Stored data: Begin

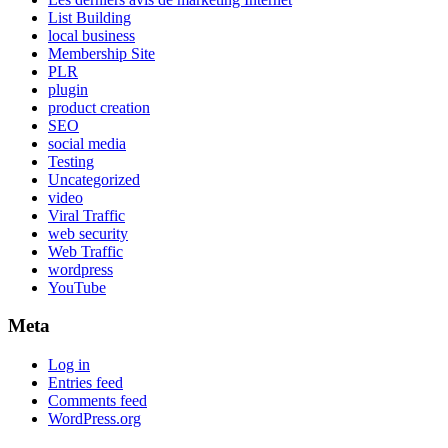
List Building
local business
Membership Site
PLR
plugin
product creation
SEO
social media
Testing
Uncategorized
video
Viral Traffic
web security
Web Traffic
wordpress
YouTube
Meta
Log in
Entries feed
Comments feed
WordPress.org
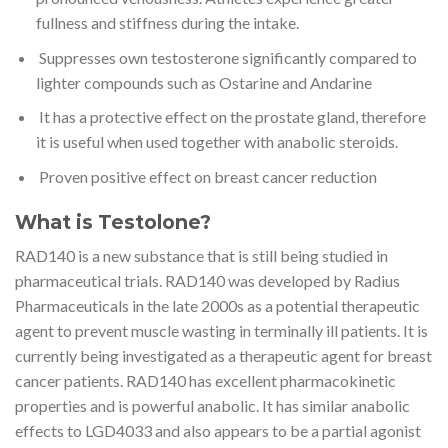
fullness and stiffness during the intake.
Suppresses own testosterone significantly compared to
lighter compounds such as Ostarine and Andarine
It has a protective effect on the prostate gland, therefore
it is useful when used together with anabolic steroids.
Proven positive effect on breast cancer reduction
What is Testolone?
RAD140 is a new substance that is still being studied in
pharmaceutical trials. RAD140 was developed by Radius
Pharmaceuticals in the late 2000s as a potential therapeutic
agent to prevent muscle wasting in terminally ill patients. It is
currently being investigated as a therapeutic agent for breast
cancer patients. RAD140 has excellent pharmacokinetic
properties and is powerful anabolic. It has similar anabolic
effects to LGD4033 and also appears to be a partial agonist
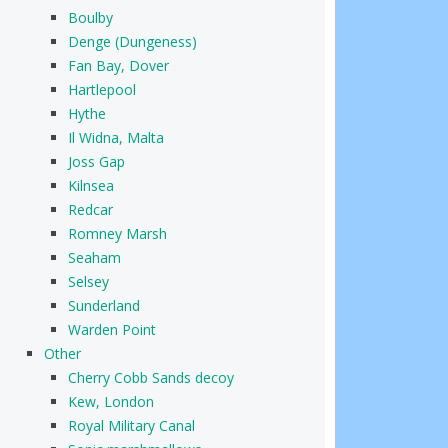
Boulby
Denge (Dungeness)
Fan Bay, Dover
Hartlepool
Hythe
Il Widna, Malta
Joss Gap
Kilnsea
Redcar
Romney Marsh
Seaham
Selsey
Sunderland
Warden Point
Other
Cherry Cobb Sands decoy
Kew, London
Royal Military Canal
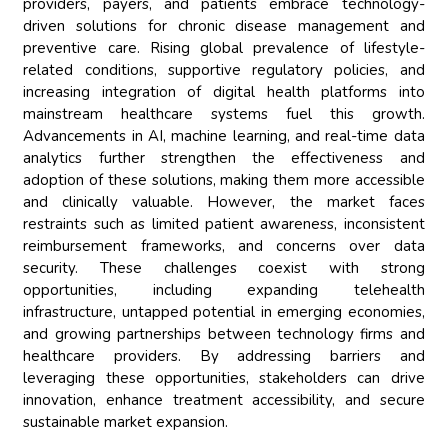
providers, payers, and patients embrace technology-
driven solutions for chronic disease management and
preventive care. Rising global prevalence of lifestyle-
related conditions, supportive regulatory policies, and
increasing integration of digital health platforms into
mainstream healthcare systems fuel this growth.
Advancements in AI, machine learning, and real-time data
analytics further strengthen the effectiveness and
adoption of these solutions, making them more accessible
and clinically valuable. However, the market faces
restraints such as limited patient awareness, inconsistent
reimbursement frameworks, and concerns over data
security. These challenges coexist with strong
opportunities, including expanding telehealth
infrastructure, untapped potential in emerging economies,
and growing partnerships between technology firms and
healthcare providers. By addressing barriers and
leveraging these opportunities, stakeholders can drive
innovation, enhance treatment accessibility, and secure
sustainable market expansion.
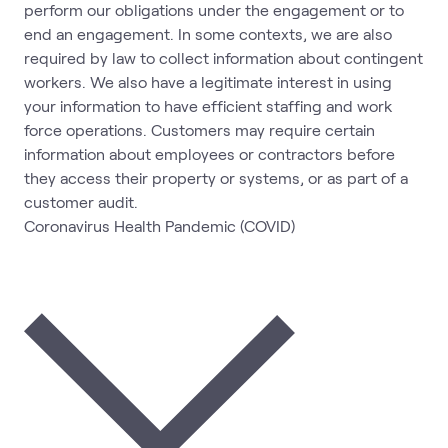
perform our obligations under the engagement or to
end an engagement. In some contexts, we are also
required by law to collect information about contingent
workers. We also have a legitimate interest in using
your information to have efficient staffing and work
force operations. Customers may require certain
information about employees or contractors before
they access their property or systems, or as part of a
customer audit.
Coronavirus Health Pandemic (COVID)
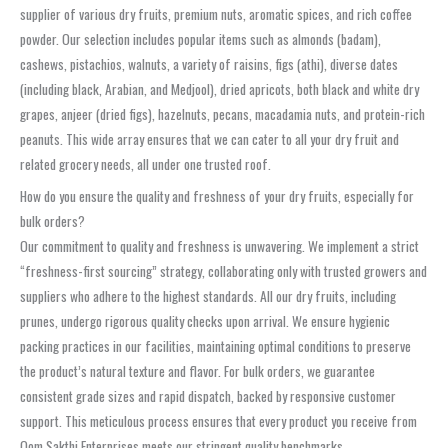
supplier of various dry fruits, premium nuts, aromatic spices, and rich coffee
powder. Our selection includes popular items such as almonds (badam),
cashews, pistachios, walnuts, a variety of raisins, figs (athi), diverse dates
(including black, Arabian, and Medjool), dried apricots, both black and white dry
grapes, anjeer (dried figs), hazelnuts, pecans, macadamia nuts, and protein-rich
peanuts. This wide array ensures that we can cater to all your dry fruit and
related grocery needs, all under one trusted roof.
How do you ensure the quality and freshness of your dry fruits, especially for
bulk orders?
Our commitment to quality and freshness is unwavering. We implement a strict
“freshness-first sourcing” strategy, collaborating only with trusted growers and
suppliers who adhere to the highest standards. All our dry fruits, including
prunes, undergo rigorous quality checks upon arrival. We ensure hygienic
packing practices in our facilities, maintaining optimal conditions to preserve
the product’s natural texture and flavor. For bulk orders, we guarantee
consistent grade sizes and rapid dispatch, backed by responsive customer
support. This meticulous process ensures that every product you receive from
Oom Sakthi Enterprises meets our stringent quality benchmarks.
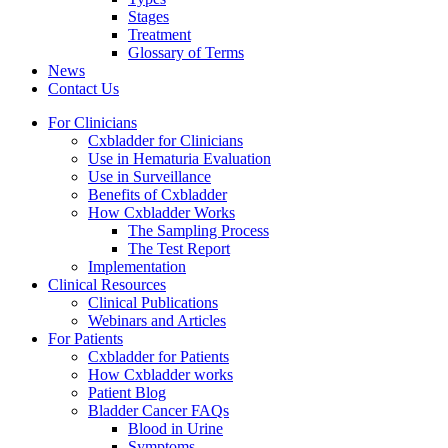
Stages
Treatment
Glossary of Terms
News
Contact Us
For Clinicians
Cxbladder for Clinicians
Use in Hematuria Evaluation
Use in Surveillance
Benefits of Cxbladder
How Cxbladder Works
The Sampling Process
The Test Report
Implementation
Clinical Resources
Clinical Publications
Webinars and Articles
For Patients
Cxbladder for Patients
How Cxbladder works
Patient Blog
Bladder Cancer FAQs
Blood in Urine
Symptoms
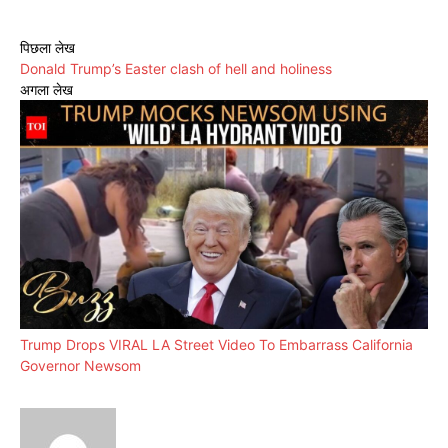
पिछला लेख
Donald Trump’s Easter clash of hell and holiness
अगला लेख
Trump Drops VIRAL LA Street Video To Embarrass California
Governor Newsom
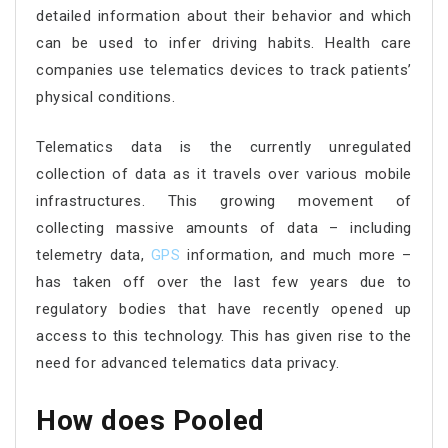
detailed information about their behavior and which
can be used to infer driving habits. Health care
companies use telematics devices to track patients’
physical conditions.
Telematics data is the currently unregulated
collection of data as it travels over various mobile
infrastructures. This growing movement of
collecting massive amounts of data – including
telemetry data,
GPS
information, and much more –
has taken off over the last few years due to
regulatory bodies that have recently opened up
access to this technology. This has given rise to the
need for advanced telematics data privacy.
How does Pooled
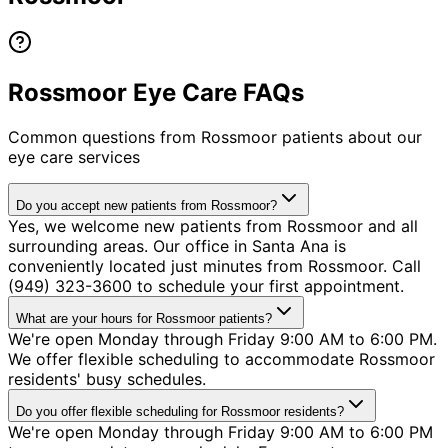
Rossmoor Eye Care FAQs
Common questions from
Rossmoor
patients about our
eye care services
Do you accept new patients from Rossmoor?
Yes, we welcome new patients from Rossmoor and all
surrounding areas. Our office in Santa Ana is
conveniently located just minutes from Rossmoor. Call
(949) 323-3600 to schedule your first appointment.
What are your hours for Rossmoor patients?
We're open Monday through Friday 9:00 AM to 6:00 PM.
We offer flexible scheduling to accommodate Rossmoor
residents' busy schedules.
Do you offer flexible scheduling for Rossmoor residents?
We're open Monday through Friday 9:00 AM to 6:00 PM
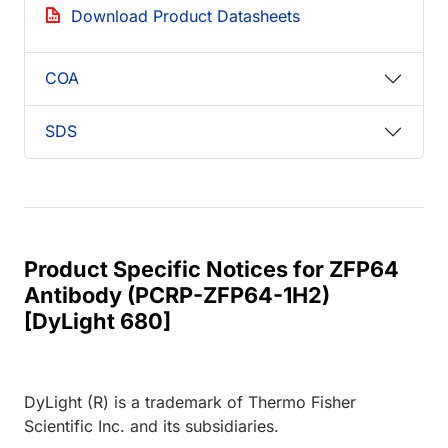
Download Product Datasheets
COA
SDS
Product Specific Notices for ZFP64
Antibody (PCRP-ZFP64-1H2)
[DyLight 680]
DyLight (R) is a trademark of Thermo Fisher
Scientific Inc. and its subsidiaries.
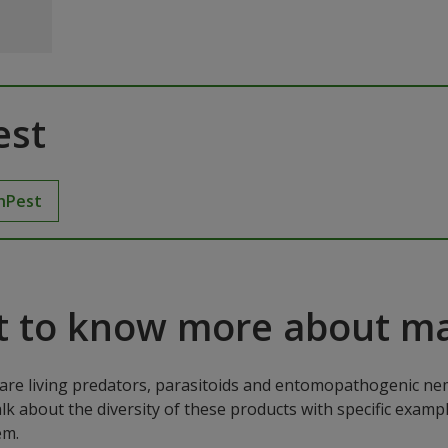
est
hPest
 to know more about ma
are living predators, parasitoids and entomopathogenic ne
alk about the diversity of these products with specific exa
em.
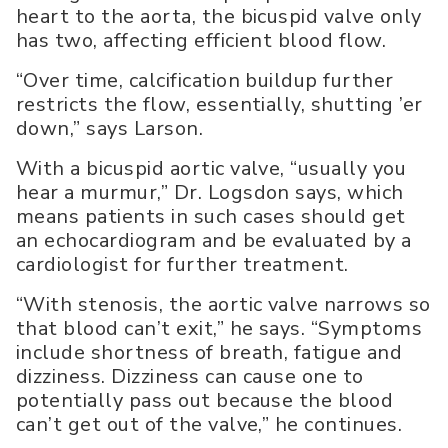
heart to the aorta, the bicuspid valve only
has two, affecting efficient blood flow.
“Over time, calcification buildup further
restricts the flow, essentially, shutting ’er
down,” says Larson.
With a bicuspid aortic valve, “usually you
hear a murmur,” Dr. Logsdon says, which
means patients in such cases should get
an echocardiogram and be evaluated by a
cardiologist for further treatment.
“With stenosis, the aortic valve narrows so
that blood can’t exit,” he says. “Symptoms
include shortness of breath, fatigue and
dizziness. Dizziness can cause one to
potentially pass out because the blood
can’t get out of the valve,” he continues.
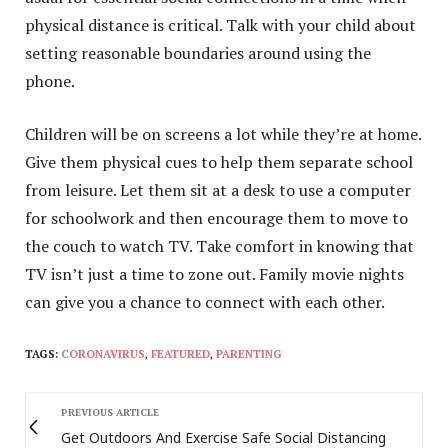
physical distance is critical. Talk with your child about
setting reasonable boundaries around using the
phone.
Children will be on screens a lot while they’re at home.
Give them physical cues to help them separate school
from leisure. Let them sit at a desk to use a computer
for schoolwork and then encourage them to move to
the couch to watch TV. Take comfort in knowing that
TV isn’t just a time to zone out. Family movie nights
can give you a chance to connect with each other.
TAGS:
CORONAVIRUS
,
FEATURED
,
PARENTING
PREVIOUS ARTICLE
Get Outdoors And Exercise Safe Social Distancing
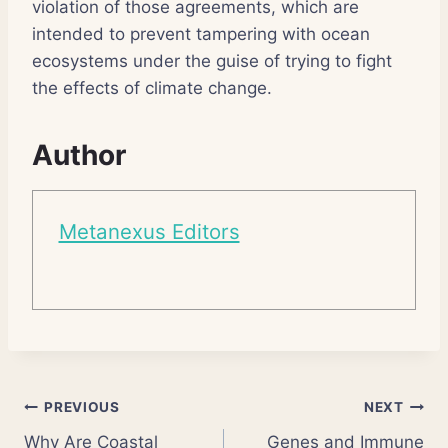
violation of those agreements, which are
intended to prevent tampering with ocean
ecosystems under the guise of trying to fight
the effects of climate change.
Author
Metanexus Editors
Post
PREVIOUS
NEXT
Why Are Coastal
Genes and Immune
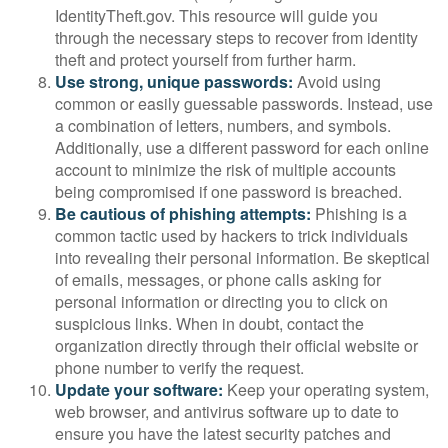
IdentityTheft.gov. This resource will guide you
through the necessary steps to recover from identity
theft and protect yourself from further harm.
Use strong, unique passwords:
Avoid using
common or easily guessable passwords. Instead, use
a combination of letters, numbers, and symbols.
Additionally, use a different password for each online
account to minimize the risk of multiple accounts
being compromised if one password is breached.
Be cautious of phishing attempts:
Phishing is a
common tactic used by hackers to trick individuals
into revealing their personal information. Be skeptical
of emails, messages, or phone calls asking for
personal information or directing you to click on
suspicious links. When in doubt, contact the
organization directly through their official website or
phone number to verify the request.
Update your software:
Keep your operating system,
web browser, and antivirus software up to date to
ensure you have the latest security patches and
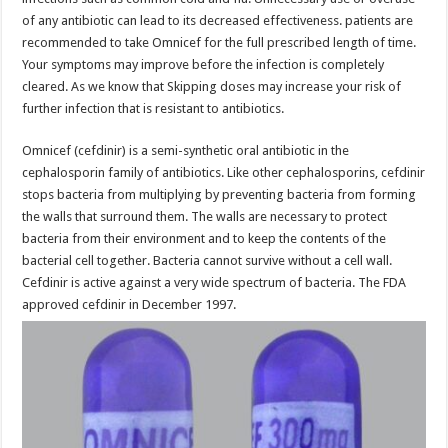
of any antibiotic can lead to its decreased effectiveness. patients are
recommended to take Omnicef for the full prescribed length of time.
Your symptoms may improve before the infection is completely
cleared. As we know that Skipping doses may increase your risk of
further infection that is resistant to antibiotics.
Omnicef (cefdinir) is a semi-synthetic oral antibiotic in the
cephalosporin family of antibiotics. Like other cephalosporins, cefdinir
stops bacteria from multiplying by preventing bacteria from forming
the walls that surround them. The walls are necessary to protect
bacteria from their environment and to keep the contents of the
bacterial cell together. Bacteria cannot survive without a cell wall.
Cefdinir is active against a very wide spectrum of bacteria. The FDA
approved cefdinir in December 1997.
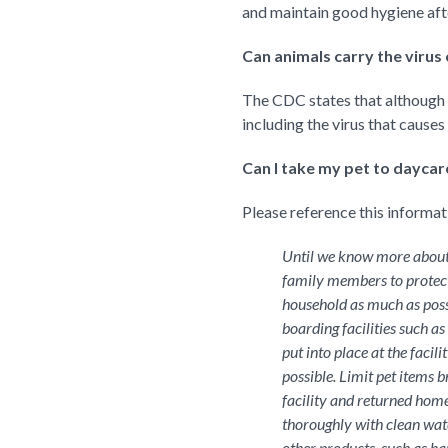
and maintain good hygiene after
Can animals carry the virus o
The CDC states that although sp
including the virus that causes
Can I take my pet to dayca
Please reference this informa
Until we know more about 
family members to protect
household as much as poss
boarding facilities such a
put into place at the facil
possible. Limit pet items 
facility and returned home
thoroughly with clean wate
other products, such as ha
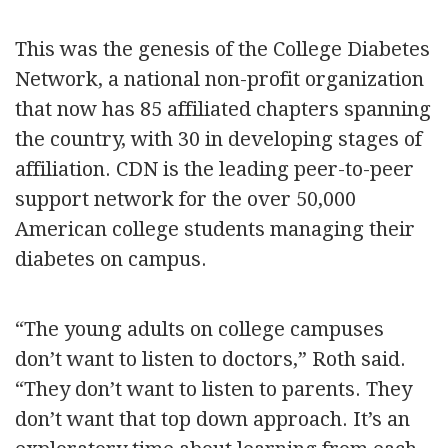
This was the genesis of the College Diabetes
Network, a national non-profit organization
that now has 85 affiliated chapters spanning
the country, with 30 in developing stages of
affiliation. CDN is the leading peer-to-peer
support network for the over 50,000
American college students managing their
diabetes on campus.
“The young adults on college campuses
don’t want to listen to doctors,” Roth said.
“They don’t want to listen to parents. They
don’t want that top down approach. It’s an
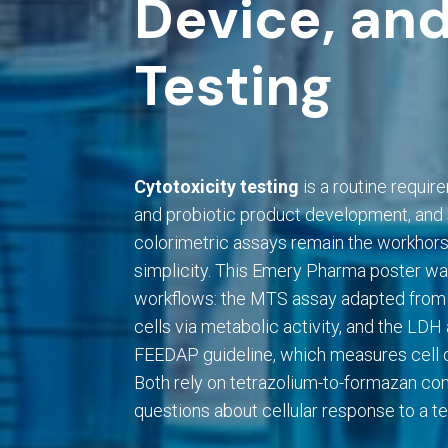
Device, and
Testing
Cytotoxicity testing
is a routine requir
and probiotic product development, an
colorimetric assays remain the workhors
simplicity. This Emery Pharma poster wa
workflows: the MTS assay adapted from
cells via metabolic activity, and the LD
FEEDAP guideline, which measures cell de
Both rely on tetrazolium-to-formazan con
questions about cellular response to a tes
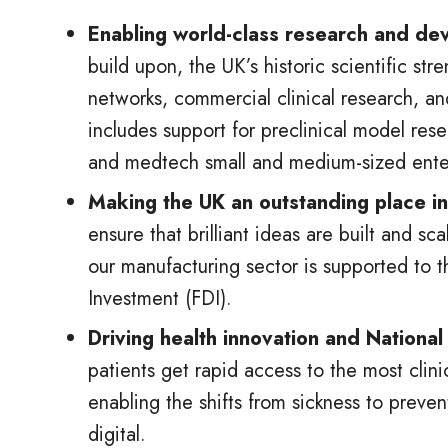
Enabling world-class research and de
build upon, the UK’s historic scientific str
networks, commercial clinical research, an
includes support for preclinical model res
and medtech small and medium-sized enter
Making the UK an outstanding place in 
ensure that brilliant ideas are built and s
our manufacturing sector is supported to t
Investment (FDI).
Driving health innovation and Nationa
patients get rapid access to the most clin
enabling the shifts from sickness to preve
digital.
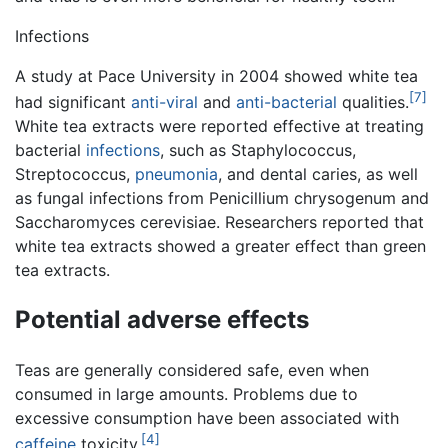
Infections
A study at Pace University in 2004 showed white tea
[7]
had significant
anti-viral
and
anti-bacterial
qualities.
White tea extracts were reported effective at treating
bacterial
infections
, such as Staphylococcus,
Streptococcus,
pneumonia
, and dental caries, as well
as fungal infections from Penicillium chrysogenum and
Saccharomyces cerevisiae. Researchers reported that
white tea extracts showed a greater effect than green
tea extracts.
Potential adverse effects
Teas are generally considered safe, even when
consumed in large amounts. Problems due to
excessive consumption have been associated with
[4]
caffeine
toxicity.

Stored data: End

Problem:
Whenever a line of the records holds the string "before", pick it out and copy it.

Response area:
information about employees or contractors before
Your symptoms may improve before the infection is completely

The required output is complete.